_Job_
Write out every single entry exactly.

+++ Data to process +++

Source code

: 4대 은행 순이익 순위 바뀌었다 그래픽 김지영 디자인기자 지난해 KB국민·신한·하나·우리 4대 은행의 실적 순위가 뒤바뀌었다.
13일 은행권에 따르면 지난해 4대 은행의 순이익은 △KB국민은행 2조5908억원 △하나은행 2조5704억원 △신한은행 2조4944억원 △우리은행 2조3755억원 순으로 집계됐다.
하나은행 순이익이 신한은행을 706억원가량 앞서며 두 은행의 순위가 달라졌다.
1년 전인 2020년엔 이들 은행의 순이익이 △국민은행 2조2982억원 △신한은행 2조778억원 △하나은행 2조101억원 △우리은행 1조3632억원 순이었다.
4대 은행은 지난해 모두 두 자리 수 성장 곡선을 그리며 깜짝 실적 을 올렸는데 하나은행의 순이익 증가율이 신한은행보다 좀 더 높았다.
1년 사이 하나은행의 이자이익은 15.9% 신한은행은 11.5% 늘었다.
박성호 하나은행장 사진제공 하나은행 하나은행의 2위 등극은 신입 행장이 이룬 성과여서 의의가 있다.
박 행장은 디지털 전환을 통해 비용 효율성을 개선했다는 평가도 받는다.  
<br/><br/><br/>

+++

_Worked solution_
Source code

: 4대 은행 순이익 순위 바뀌었다 그래픽 김지영 디자인기자 지난해 KB국민·신한·하나·우리 4대 은행의 실적 순위가 뒤바뀌었다.
13일 은행권에 따르면 지난해 4대 은행의 순이익은 △KB국민은행 2조5908억원 △하나은행 2조5704억원 △신한은행 2조4944억원 △우리은행 2조3755억원 순으로 집계됐다.
하나은행 순이익이 신한은행을 706억원가량 앞서며 두 은행의 순위가 달라졌다.
1년 전인 2020년엔 이들 은행의 순이익이 △국민은행 2조2982억원 △신한은행 2조778억원 △하나은행 2조101억원 △우리은행 1조3632억원 순이었다.
4대 은행은 지난해 모두 두 자리 수 성장 곡선을 그리며 깜짝 실적 을 올렸는데 하나은행의 순이익 증가율이 신한은행보다 좀 더 높았다.
1년 사이 하나은행의 이자이익은 15.9% 신한은행은 11.5% 늘었다.
박성호 하나은행장 사진제공 하나은행 하나은행의 2위 등극은 신입 행장이 이룬 성과여서 의의가 있다.
박 행장은 디지털 전환을 통해 비용 효율성을 개선했다는 평가도 받는다.  
<br/><br/><br/>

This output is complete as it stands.